Sprzedaż detaliczna. Zaskakujące dane. Czy to koniec kryzysu?
Sprzedaż detaliczna w cenach stałych wzrosła w lipcu o 3 proc. rok do roku - podał Główny Urząd Statystyczny. To wynik lepszy od prognoz ekonomistów.
Sprzedaż detaliczna. Zaskakujące dane
Jak podaje portal money.pl, to pierwszy od lutego wynik na plusie. Zaskoczyła przede wszystkim sprzedaż dóbr trwałych: samochodów, mebli, RTV i AGD. Ekonomiści przewidywali wzrost o 1 proc. w porównaniu z analogicznym okresem rok temu. Natomiast w porównaniu z czerwcem sprzedaż detaliczna wzrosła w lipcu o 6,4 proc.
W danych publikowanych w ostatnich miesiącach widać skutki kryzysu. W okresie styczeń-lipiec sprzedaż zmalała rok do roku o 3,9 proc. W tym samym okresie w ubiegłym roku wzrosła o 6,0 proc. Jednak w lipcu, po spadkach w czterech poprzednich miesiącach, sprzedaż detaliczna wzrosła. Czy to oznacza koniec kryzysu?
Sprzedaż detaliczna. Czy to koniec kryzysu?
Zdaniem ekonomistów mBanku, lipcowe dane o sprzedaży są bardzo dobre. – Sprzedaży detalicznej brakuje już tylko 1,3 proc. do szczytu z lutego. Przypomnijmy, że w przypadku produkcji przemysłowej jest to 3,5 proc. Można śmiało stwierdzić, że w produkcji i sprzedaży mamy ożywienie typu "V", a recesji już tam nie ma – napisali.
– Wysoki wynik to efekt między innymi zakupów dóbr trwałych (...).
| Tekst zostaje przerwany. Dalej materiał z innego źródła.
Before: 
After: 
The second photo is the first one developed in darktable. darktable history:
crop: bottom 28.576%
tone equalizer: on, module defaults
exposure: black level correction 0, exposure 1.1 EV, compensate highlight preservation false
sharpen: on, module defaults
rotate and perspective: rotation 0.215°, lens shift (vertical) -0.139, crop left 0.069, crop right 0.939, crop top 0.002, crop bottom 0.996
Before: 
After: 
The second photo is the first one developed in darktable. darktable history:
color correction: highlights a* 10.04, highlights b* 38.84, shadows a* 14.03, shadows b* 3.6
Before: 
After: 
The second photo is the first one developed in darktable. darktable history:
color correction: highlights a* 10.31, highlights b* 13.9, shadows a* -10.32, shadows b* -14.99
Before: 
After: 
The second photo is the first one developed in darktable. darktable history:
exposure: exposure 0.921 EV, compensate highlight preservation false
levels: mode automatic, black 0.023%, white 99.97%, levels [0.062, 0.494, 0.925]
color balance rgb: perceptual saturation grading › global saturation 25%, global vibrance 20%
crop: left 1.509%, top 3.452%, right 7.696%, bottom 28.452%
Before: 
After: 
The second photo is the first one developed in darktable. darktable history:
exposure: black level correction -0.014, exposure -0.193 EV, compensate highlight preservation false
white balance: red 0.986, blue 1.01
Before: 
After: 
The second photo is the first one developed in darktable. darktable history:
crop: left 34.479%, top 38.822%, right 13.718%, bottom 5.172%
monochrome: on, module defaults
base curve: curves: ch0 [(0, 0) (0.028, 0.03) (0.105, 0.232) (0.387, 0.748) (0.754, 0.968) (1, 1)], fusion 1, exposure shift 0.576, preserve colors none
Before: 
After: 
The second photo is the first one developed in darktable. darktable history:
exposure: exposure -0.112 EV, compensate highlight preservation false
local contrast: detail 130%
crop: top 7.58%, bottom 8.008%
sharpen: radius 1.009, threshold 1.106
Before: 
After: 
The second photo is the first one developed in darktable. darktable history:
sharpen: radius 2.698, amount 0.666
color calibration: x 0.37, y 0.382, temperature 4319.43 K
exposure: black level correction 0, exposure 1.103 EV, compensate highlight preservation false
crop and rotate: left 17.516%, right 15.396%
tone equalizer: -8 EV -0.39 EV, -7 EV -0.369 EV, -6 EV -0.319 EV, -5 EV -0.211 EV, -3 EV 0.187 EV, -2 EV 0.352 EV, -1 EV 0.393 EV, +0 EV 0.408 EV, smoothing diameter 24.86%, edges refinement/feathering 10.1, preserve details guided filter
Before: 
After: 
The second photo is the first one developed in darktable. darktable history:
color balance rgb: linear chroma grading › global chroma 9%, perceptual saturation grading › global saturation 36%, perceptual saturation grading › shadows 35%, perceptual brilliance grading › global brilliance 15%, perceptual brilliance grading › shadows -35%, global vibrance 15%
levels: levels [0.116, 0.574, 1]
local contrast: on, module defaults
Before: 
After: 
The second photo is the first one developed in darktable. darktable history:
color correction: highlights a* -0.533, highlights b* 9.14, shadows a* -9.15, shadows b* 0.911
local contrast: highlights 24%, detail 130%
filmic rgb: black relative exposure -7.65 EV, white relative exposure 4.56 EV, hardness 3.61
Zdecydowanie mniejszy spadek zanotowała sprzedaż paliw, czemu sprzyjała większa liczba wyjazdów wakacyjnych w kraju – ocenił Michał Gniazdowski, analityk Polskiego Instytutu Ekonomicznego.
Warto zwrócić uwagę, że w lipcu po raz kolejny odnotowano, w porównaniu z poprzednim miesiącem, spadek wartości sprzedaży detalicznej przez Internet.
– Jak podaje GUS, udział tej sprzedaży spadł z 7,7 proc. w czerwcu br. do 6,5 proc. w lipcu br. Jest to jeszcze jeden dowód na to, że przyzwyczajenia Polaków dotyczące zakupów stacjonarnych są nadal bardzo silne. Pandemia te przyzwyczajenia zmienia, ale powoli – ocenia Monika Kurtek, główny ekonomista Banku Pocztowego.